**Request**
The answer must consist only of the lines in the records below from the line with "(24/07/2026)" to the line with "مرداد ۱۱, ۱۳۹۹ at ۱:۵۶ ق٫ظ", both included, copied word for word with every picture left out.

**Records provided**
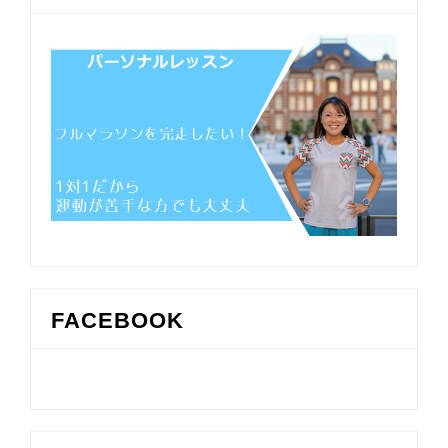
FACEBOOK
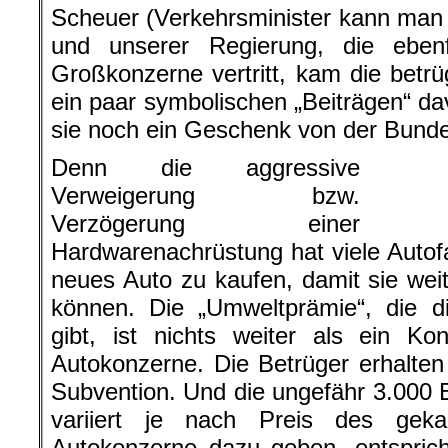
Scheuer (Verkehrsminister kann man
und unserer Regierung, die ebenf
Großkonzerne vertritt, kam die betrü
ein paar symbolischen „Beiträgen“ dav
sie noch ein Geschenk von der Bunde
Denn die aggressive
Verweigerung bzw.
Verzögerung einer
Hardwarenachrüstung hat viele Autof
neues Auto zu kaufen, damit sie weit
können. Die „Umweltprämie“, die d
gibt, ist nichts weiter als ein Ko
Autokonzerne. Die Betrüger erhalten 
Subvention. Und die ungefähr 3.000
variiert je nach Preis des geka
Autokonzerne dazu geben, entspric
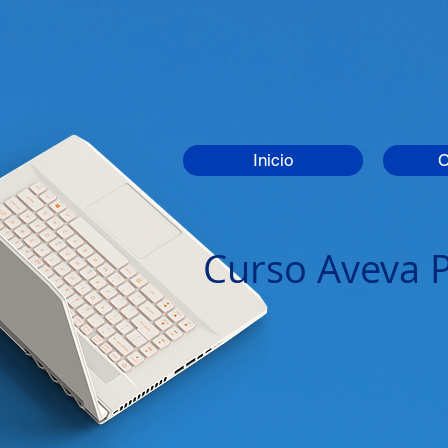
Inicio
Curso Aveva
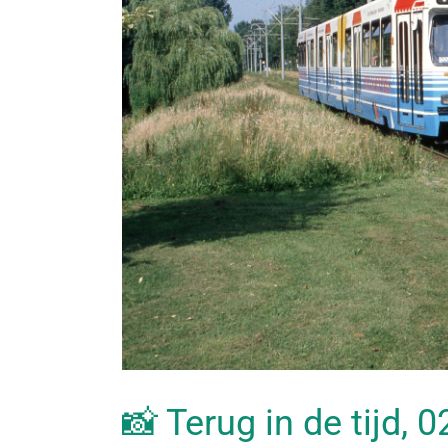
📸 Terug in de tijd, 0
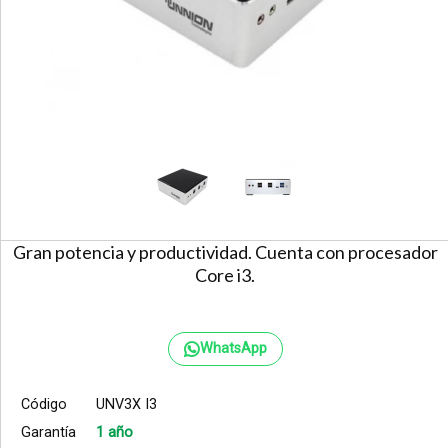
Gran potencia y productividad. Cuenta con procesador
Core i3.
WhatsApp
Código
UNV3X I3
Garantía
1 año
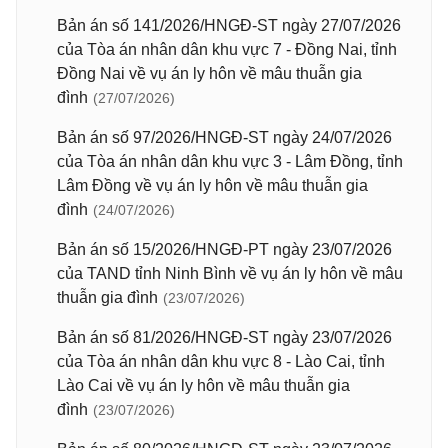
Bản án số 141/2026/HNGĐ-ST ngày 27/07/2026
của Tòa án nhân dân khu vực 7 - Đồng Nai, tỉnh
Đồng Nai về vụ án ly hôn về mâu thuẫn gia
đình
(27/07/2026)
Bản án số 97/2026/HNGĐ-ST ngày 24/07/2026
của Tòa án nhân dân khu vực 3 - Lâm Đồng, tỉnh
Lâm Đồng về vụ án ly hôn về mâu thuẫn gia
đình
(24/07/2026)
Bản án số 15/2026/HNGĐ-PT ngày 23/07/2026
của TAND tỉnh Ninh Bình về vụ án ly hôn về mâu
thuẫn gia đình
(23/07/2026)
Bản án số 81/2026/HNGĐ-ST ngày 23/07/2026
của Tòa án nhân dân khu vực 8 - Lào Cai, tỉnh
Lào Cai về vụ án ly hôn về mâu thuẫn gia
đình
(23/07/2026)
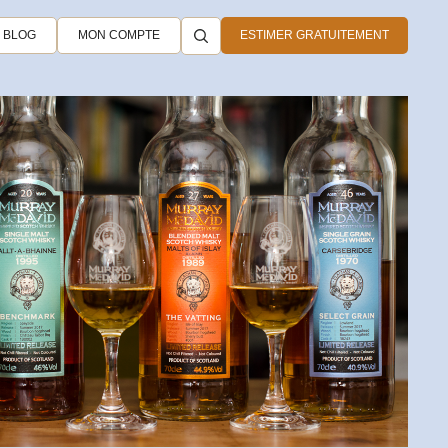
BLOG
MON COMPTE
ESTIMER GRATUITEMENT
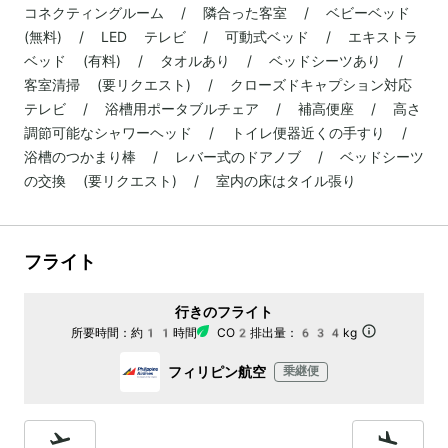
コネクティングルーム / 隣合った客室 / ベビーベッド
(無料) / LED テレビ / 可動式ベッド / エキストラ
ベッド (有料) / タオルあり / ベッドシーツあり /
客室清掃 (要リクエスト) / クローズドキャプション対応
テレビ / 浴槽用ポータブルチェア / 補高便座 / 高さ
調節可能なシャワーヘッド / トイレ便器近くの手すり /
浴槽のつかまり棒 / レバー式のドアノブ / ベッドシーツ
の交換 (要リクエスト) / 室内の床はタイル張り
フライト
行きのフライト
所要時間：
約11時間
CO2排出量：
634kg
フィリピン航空
乗継便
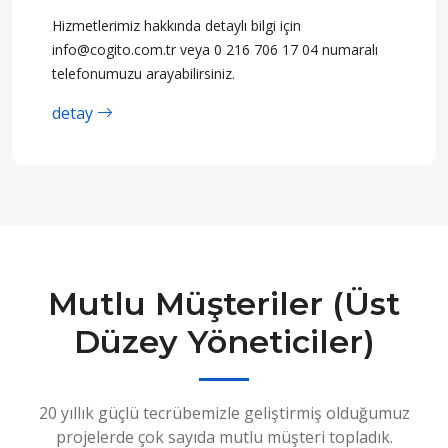
Hizmetlerimiz hakkında detaylı bilgi için
info@cogito.com.tr veya 0 216 706 17 04 numaralı
telefonumuzu arayabilirsiniz.
detay
Mutlu Müşteriler (Üst
Düzey Yöneticiler)
20 yıllık güçlü tecrübemizle geliştirmiş olduğumuz
projelerde çok sayıda mutlu müşteri topladık.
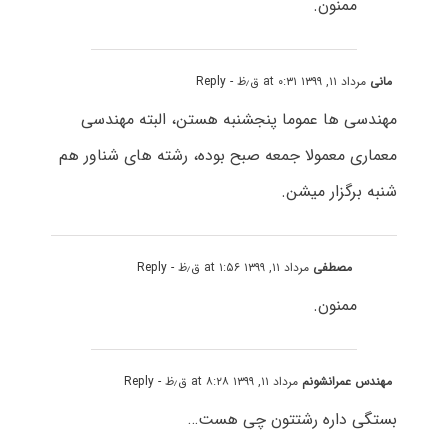
ممنون.
مانی
مرداد ۱۱, ۱۳۹۹ at ۰:۳۱ ق٫ظ
- Reply
مهندسی ها عموما پنجشنبه هستن، البته مهندسی
معماری معمولا جمعه صبح بوده، رشته های شناور هم
شنبه برگزار میشن.
مصطفی
مرداد ۱۱, ۱۳۹۹ at ۱:۵۶ ق٫ظ
- Reply
ممنون.
مهندس عمرانشونم
مرداد ۱۱, ۱۳۹۹ at ۸:۲۸ ق٫ظ
- Reply
بستگی داره رشتتون چی هست…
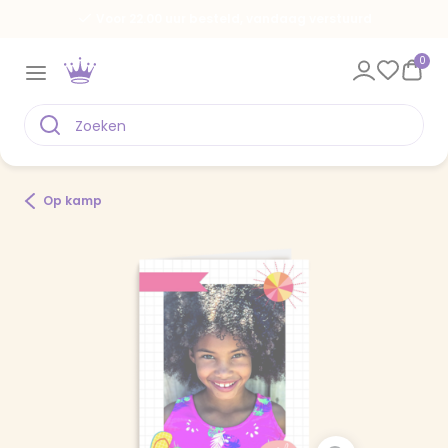
Voor 22.00 uur besteld, vandaag verstuurd
0
Op kamp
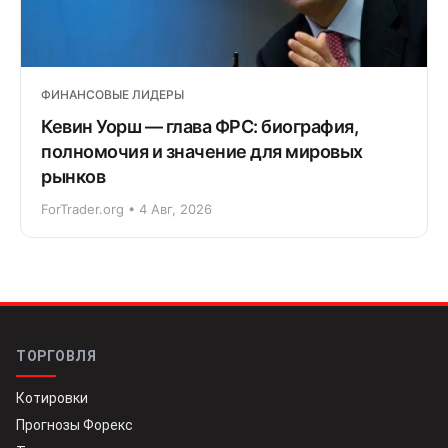
ФИНАНСОВЫЕ ЛИДЕРЫ
Кевин Уорш — глава ФРС: биография,
полномочия и значение для мировых
рынков
ForTrader.org • 4 Авг, 2026
ТОРГОВЛЯ
Котировки
Прогнозы Форекс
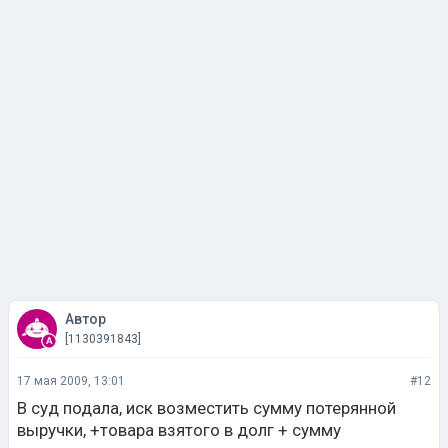
Автор
[1130391843]
17 мая 2009, 13:01
#12
В суд подала, иск возместить сумму потерянной
выручки, +товара взятого в долг + сумму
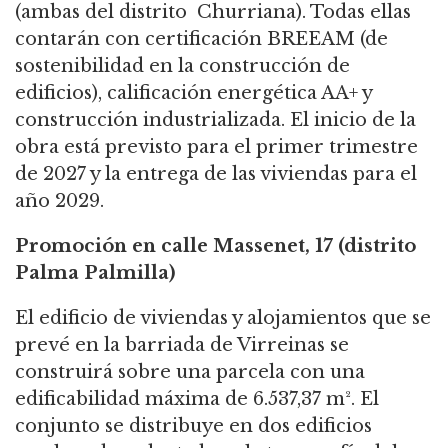
(ambas del distrito
Churriana). Todas ellas
contarán con certificación BREEAM (de
sostenibilidad en la
construcción de
edificios), calificación energética AA+ y
construcción industrializada.
El inicio de la
obra está previsto para el primer trimestre
de 2027 y la entrega de las
viviendas para el
año 2029.
Promoción en calle Massenet, 17 (distrito
Palma Palmilla)
El edificio de viviendas y alojamientos que se
prevé en la barriada de Virreinas se
construirá sobre una parcela con una
edificabilidad máxima de 6.537,37 m². El
conjunto se distribuye en dos edificios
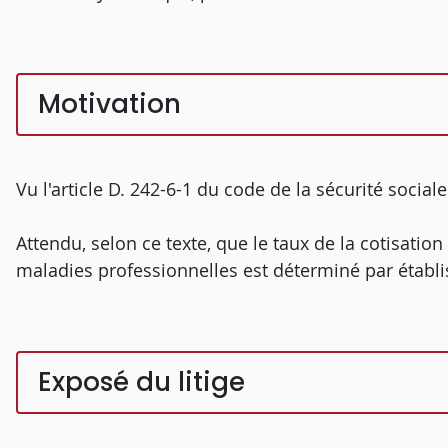
Motivation
Vu l'article D. 242-6-1 du code de la sécurité sociale
Attendu, selon ce texte, que le taux de la cotisation
maladies professionnelles est déterminé par établ
Exposé du litige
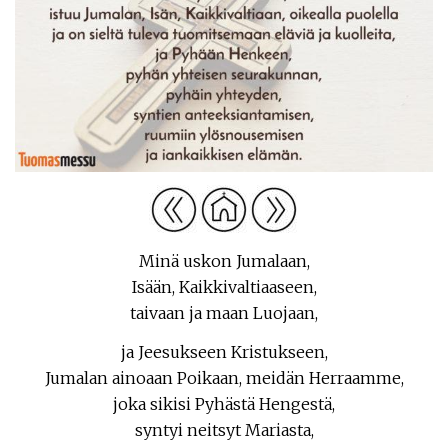
Minä uskon Jumalaan,
Isään, Kaikkivaltiaaseen,
taivaan ja maan Luojaan,
ja Jeesukseen Kristukseen,
Jumalan ainoaan Poikaan, meidän Herraamme,
joka sikisi Pyhästä Hengestä,
syntyi neitsyt Mariasta,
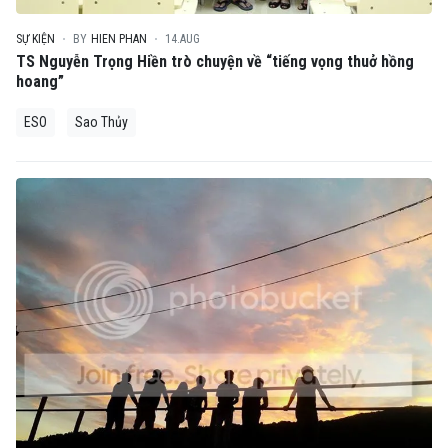
SỰ KIỆN
BY
HIEN PHAN
14.AUG
TS Nguyễn Trọng Hiền trò chuyện về “tiếng vọng thuở hồng
hoang”
ESO
Sao Thủy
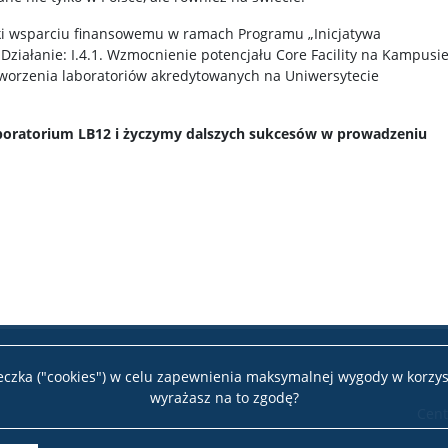
ęki wsparciu finansowemu w ramach Programu „Inicjatywa
Działanie: I.4.1. Wzmocnienie potencjału Core Facility na Kampusi
tworzenia laboratoriów akredytowanych na Uniwersytecie
boratorium LB12 i życzymy dalszych sukcesów w prowadzeniu
teczka ("cookies") w celu zapewnienia maksymalnej wygody w korzys
wyrażasz na to zgodę?
Cent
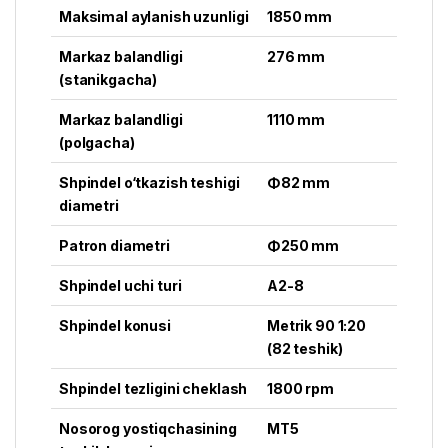
Maksimal aylanish uzunligi
1850 mm
Markaz balandligi
276 mm
(stanikgacha)
Markaz balandligi
1110 mm
(polgacha)
Shpindel o‘tkazish teshigi
Φ82 mm
diametri
Patron diametri
Φ250 mm
Shpindel uchi turi
A2-8
Shpindel konusi
Metrik 90 1:20
(82 teshik)
Shpindel tezligini cheklash
1800 rpm
Nosorog yostiqchasining
MT5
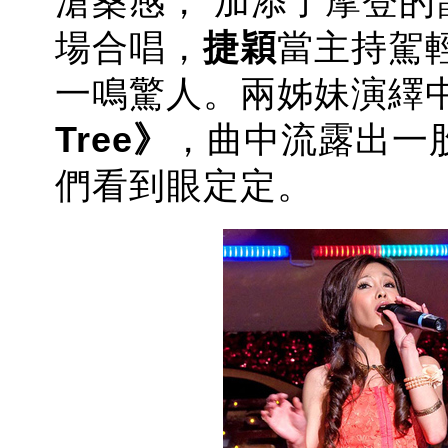
滄桑感， 加添了摩登
場合唱，
捷穎
當主持駕
一鳴驚人
。
兩姊妹演繹
Tree
》
，曲中流露出一
們看到眼定定。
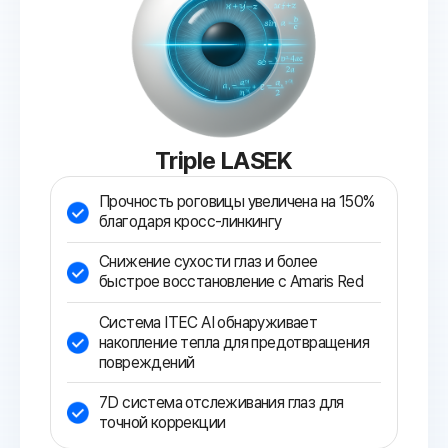
Triple LASEK
Прочность роговицы увеличена на 150%
благодаря кросс-линкингу
Снижение сухости глаз и более
быстрое восстановление с Amaris Red
Система ITEC AI обнаруживает
накопление тепла для предотвращения
повреждений
7D система отслеживания глаз для
точной коррекции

**Response box**
(24/07/2026)
Bản án số 15/2026/HNGĐ-PT ngày 23/07/2026
của TAND tỉnh Ninh Bình về vụ án ly hôn về mâu
thuẫn gia đình
(23/07/2026)
Bản án số 81/2026/HNGĐ-ST ngày 23/07/2026
của Tòa án nhân dân khu vực 8 - Lào Cai, tỉnh
Lào Cai về vụ án ly hôn về mâu thuẫn gia
đình
(23/07/2026)
BLOG
MON COMPTE
ESTIMER GRATUITEMENT
コネクティングルーム / 隣合った客室 / ベビーベッド
(無料) / LED テレビ / 可動式ベッド / エキストラ
ベッド (有料) / タオルあり / ベッドシーツあり /
客室清掃 (要リクエスト) / クローズドキャプション対応
テレビ / 浴槽用ポータブルチェア / 補高便座 / 高さ
調節可能なシャワーヘッド / トイレ便器近くの手すり /
浴槽のつかまり棒 / レバー式のドアノブ / ベッドシーツ
の交換 (要リクエスト) / 室内の床はタイル張り
フライト
行きのフライト
所要時間：
約11時間
CO2排出量：
634kg
フィリピン航空
乗継便
Hizmetlerimiz hakkında detaylı bilgi için
info@cogito.com.tr veya 0 216 706 17 04 numaralı
telefonumuzu arayabilirsiniz.
detay
Mutlu Müşteriler (Üst
Düzey Yöneticiler)
20 yıllık güçlü tecrübemizle geliştirmiş olduğumuz
projelerde çok sayıda mutlu müşteri topladık.
ممنون.
مانی
مرداد ۱۱, ۱۳۹۹ at ۰:۳۱ ق٫ظ
- Reply
مهندسی ها عموما پنجشنبه هستن، البته مهندسی
معماری معمولا جمعه صبح بوده، رشته های شناور هم
شنبه برگزار میشن.
مصطفی
مرداد ۱۱, ۱۳۹۹ at ۱:۵۶ ق٫ظ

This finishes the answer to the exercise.